= What is required =
Each line in the records below, from the one that contains "Together, the transactions represent one of" to the one that contains "Don’t let cold", should be reproduced exactly, the first and last included.

= Dataset =
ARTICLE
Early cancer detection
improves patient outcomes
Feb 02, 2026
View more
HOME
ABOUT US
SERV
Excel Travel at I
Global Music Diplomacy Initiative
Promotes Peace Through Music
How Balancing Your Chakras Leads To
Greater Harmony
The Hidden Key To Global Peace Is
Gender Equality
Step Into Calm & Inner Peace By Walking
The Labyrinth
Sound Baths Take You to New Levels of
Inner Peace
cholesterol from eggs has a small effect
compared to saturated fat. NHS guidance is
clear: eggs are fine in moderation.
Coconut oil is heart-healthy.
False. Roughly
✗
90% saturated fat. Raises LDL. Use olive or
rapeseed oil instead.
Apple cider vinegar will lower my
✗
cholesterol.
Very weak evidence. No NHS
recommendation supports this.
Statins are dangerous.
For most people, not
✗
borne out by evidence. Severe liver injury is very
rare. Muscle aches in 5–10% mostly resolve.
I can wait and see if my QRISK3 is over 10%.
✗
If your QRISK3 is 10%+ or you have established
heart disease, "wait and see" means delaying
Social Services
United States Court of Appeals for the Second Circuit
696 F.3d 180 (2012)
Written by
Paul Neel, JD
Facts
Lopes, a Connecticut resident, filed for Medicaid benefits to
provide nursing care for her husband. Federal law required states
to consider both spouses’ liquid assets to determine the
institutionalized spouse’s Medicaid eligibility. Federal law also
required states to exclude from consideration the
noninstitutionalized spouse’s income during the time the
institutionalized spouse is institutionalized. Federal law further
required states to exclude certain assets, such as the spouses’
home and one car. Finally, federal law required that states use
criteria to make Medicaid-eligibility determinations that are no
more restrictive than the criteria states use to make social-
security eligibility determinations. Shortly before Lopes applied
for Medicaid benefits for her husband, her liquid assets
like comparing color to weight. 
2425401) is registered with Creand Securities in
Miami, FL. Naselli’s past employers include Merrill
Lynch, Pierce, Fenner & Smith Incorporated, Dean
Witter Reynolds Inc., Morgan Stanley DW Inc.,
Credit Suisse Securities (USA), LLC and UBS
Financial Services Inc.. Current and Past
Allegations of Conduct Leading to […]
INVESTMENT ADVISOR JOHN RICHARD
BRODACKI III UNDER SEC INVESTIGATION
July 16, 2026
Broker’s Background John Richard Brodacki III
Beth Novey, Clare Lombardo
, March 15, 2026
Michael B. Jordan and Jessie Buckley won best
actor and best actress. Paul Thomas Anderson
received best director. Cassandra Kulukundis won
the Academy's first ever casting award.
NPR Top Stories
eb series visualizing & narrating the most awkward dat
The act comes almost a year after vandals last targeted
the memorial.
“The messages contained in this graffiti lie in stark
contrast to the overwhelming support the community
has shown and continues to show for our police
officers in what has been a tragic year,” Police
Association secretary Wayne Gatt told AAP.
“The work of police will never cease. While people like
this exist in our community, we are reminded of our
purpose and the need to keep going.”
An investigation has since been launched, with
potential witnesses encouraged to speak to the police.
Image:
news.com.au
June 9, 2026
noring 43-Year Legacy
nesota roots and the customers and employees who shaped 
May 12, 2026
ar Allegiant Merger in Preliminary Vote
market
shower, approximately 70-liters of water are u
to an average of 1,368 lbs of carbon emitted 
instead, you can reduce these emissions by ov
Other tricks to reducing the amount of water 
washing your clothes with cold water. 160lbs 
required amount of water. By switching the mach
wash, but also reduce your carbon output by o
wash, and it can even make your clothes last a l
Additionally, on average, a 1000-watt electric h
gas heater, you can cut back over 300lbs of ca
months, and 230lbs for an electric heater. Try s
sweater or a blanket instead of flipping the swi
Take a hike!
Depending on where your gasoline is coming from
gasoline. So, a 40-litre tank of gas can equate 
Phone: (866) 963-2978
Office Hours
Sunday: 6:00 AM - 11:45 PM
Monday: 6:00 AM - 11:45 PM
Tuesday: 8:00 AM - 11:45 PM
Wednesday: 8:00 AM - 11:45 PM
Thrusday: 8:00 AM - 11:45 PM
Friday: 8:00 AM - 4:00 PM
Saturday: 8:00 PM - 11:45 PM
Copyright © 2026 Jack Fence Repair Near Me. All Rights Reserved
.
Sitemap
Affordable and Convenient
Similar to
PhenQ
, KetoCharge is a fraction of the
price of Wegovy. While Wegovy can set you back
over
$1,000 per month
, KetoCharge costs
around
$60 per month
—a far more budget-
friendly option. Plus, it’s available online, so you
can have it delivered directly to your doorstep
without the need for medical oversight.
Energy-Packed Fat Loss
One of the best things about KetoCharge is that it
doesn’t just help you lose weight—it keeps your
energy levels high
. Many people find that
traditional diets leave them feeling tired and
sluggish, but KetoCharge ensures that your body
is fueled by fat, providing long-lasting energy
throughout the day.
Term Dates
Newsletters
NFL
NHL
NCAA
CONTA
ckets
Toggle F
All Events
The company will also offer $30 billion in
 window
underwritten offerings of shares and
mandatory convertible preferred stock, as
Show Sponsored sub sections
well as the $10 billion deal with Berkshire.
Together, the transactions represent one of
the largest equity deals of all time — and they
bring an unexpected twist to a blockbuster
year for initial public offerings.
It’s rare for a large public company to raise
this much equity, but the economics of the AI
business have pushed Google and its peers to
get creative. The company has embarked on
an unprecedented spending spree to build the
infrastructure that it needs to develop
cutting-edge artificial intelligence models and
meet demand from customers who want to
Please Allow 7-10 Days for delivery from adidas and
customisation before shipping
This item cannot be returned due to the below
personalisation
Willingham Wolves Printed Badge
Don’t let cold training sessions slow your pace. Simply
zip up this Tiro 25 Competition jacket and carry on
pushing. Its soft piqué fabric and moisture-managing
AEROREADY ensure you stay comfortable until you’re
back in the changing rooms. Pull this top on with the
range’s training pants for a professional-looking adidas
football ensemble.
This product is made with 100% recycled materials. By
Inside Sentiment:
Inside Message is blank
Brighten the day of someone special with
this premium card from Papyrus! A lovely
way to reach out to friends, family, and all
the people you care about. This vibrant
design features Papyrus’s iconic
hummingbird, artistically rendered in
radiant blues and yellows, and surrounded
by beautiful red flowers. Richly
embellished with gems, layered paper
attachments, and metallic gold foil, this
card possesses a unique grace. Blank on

= Answer section =
Together, the transactions represent one of
the largest equity deals of all time — and they
bring an unexpected twist to a blockbuster
year for initial public offerings.
It’s rare for a large public company to raise
this much equity, but the economics of the AI
business have pushed Google and its peers to
get creative. The company has embarked on
an unprecedented spending spree to build the
infrastructure that it needs to develop
cutting-edge artificial intelligence models and
meet demand from customers who want to
Please Allow 7-10 Days for delivery from adidas and
customisation before shipping
This item cannot be returned due to the below
personalisation
Willingham Wolves Printed Badge
Don’t let cold training sessions slow your pace. Simply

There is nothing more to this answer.